Locking member 12a of wafer cassette holder 12 includes a base bar 16 that is mounted on platform 14. Locking member 12b includes a base bar 17 that is mounted on platform 14. When wafer cassette 11 is loaded on wafer cassette holder 12, each vertical bars 18a-18b of H-shaped bar 18 contacts the top surface of one of base bar 16 and 17, respectively, as shown in FIG. 1.
Locking member 12a of wafer cassette holder 12 further includes two tabs 20a and 20b located on the top surface of base bar 16. Tabs 20a-20b are spaced apart to define a notch 22 in between. Likewise, locking member 12b includes two tabs 21a and 21b located on the top surface of base bar 17. Tabs 21a-21b are spaced apart to define a notch 23 in between. The function of tabs 20a-20b and 21a-21b and notches 22-23 is to secure wafer cassette 11 on base bars 16-17, and therefore on platform 14, without horizontal movement. When wafer cassette 11 is located on wafer cassette holder 12, notches 22 and 23 are occupied by lateral bar 18c of H-shaped bar 18. When lateral bar 18c is clamped in notches 22 and 23, each vertical bars 18a-18b is held against one of two sets of tabs 20a-20b and 21a-21b , respectively. This cause H-shaped bar 18 to be free from any horizontal movement which, in turn, securely locks wafer cassette 11 on wafer cassette holder 12 without horizontal movement.
Disadvantages are, however, associated with this prior approach. One disadvantage associated is that a very small positional displacement of the wafer cassette is allowed during the loading of the wafer cassette on the wafer cassette holder. In order to lock the wafer cassette on the wafer cassette holder, the lateral bar of the H-shaped bar needs to be precisely aligned with the notches when the wafer cassette is loaded. The precise alignment of the lateral bar with the notches during the cassette loading typically requires manual operation by human operators. This typically increases the loading time of the wafer cassette which, in turn, reduces the total throughput of the processing equipment. In addition, the manual loading of the wafer cassette creates ergonomics problems.

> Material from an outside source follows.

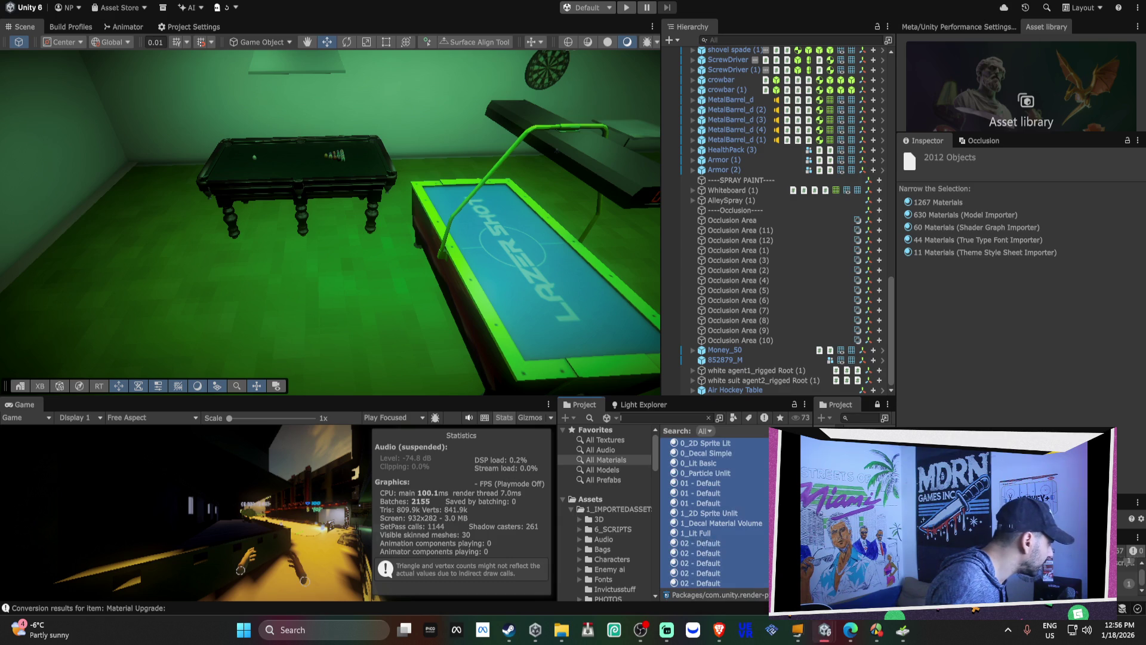
Step: Collapse the SHOPS and Weapons folders and locate the pool table's prefab in Arcade
left_click(608, 517)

Moreover, the precise alignment of the lateral bar with the notches during the cassette loading typically increases the cost to automate the loading of the wafer cassette. When loading and unloading of the wafer cassette is done automatically by a robotical arm, the robotical arm is required to have a high degree of accuracy. This typically increases the manufacturing cost of the robotical arm.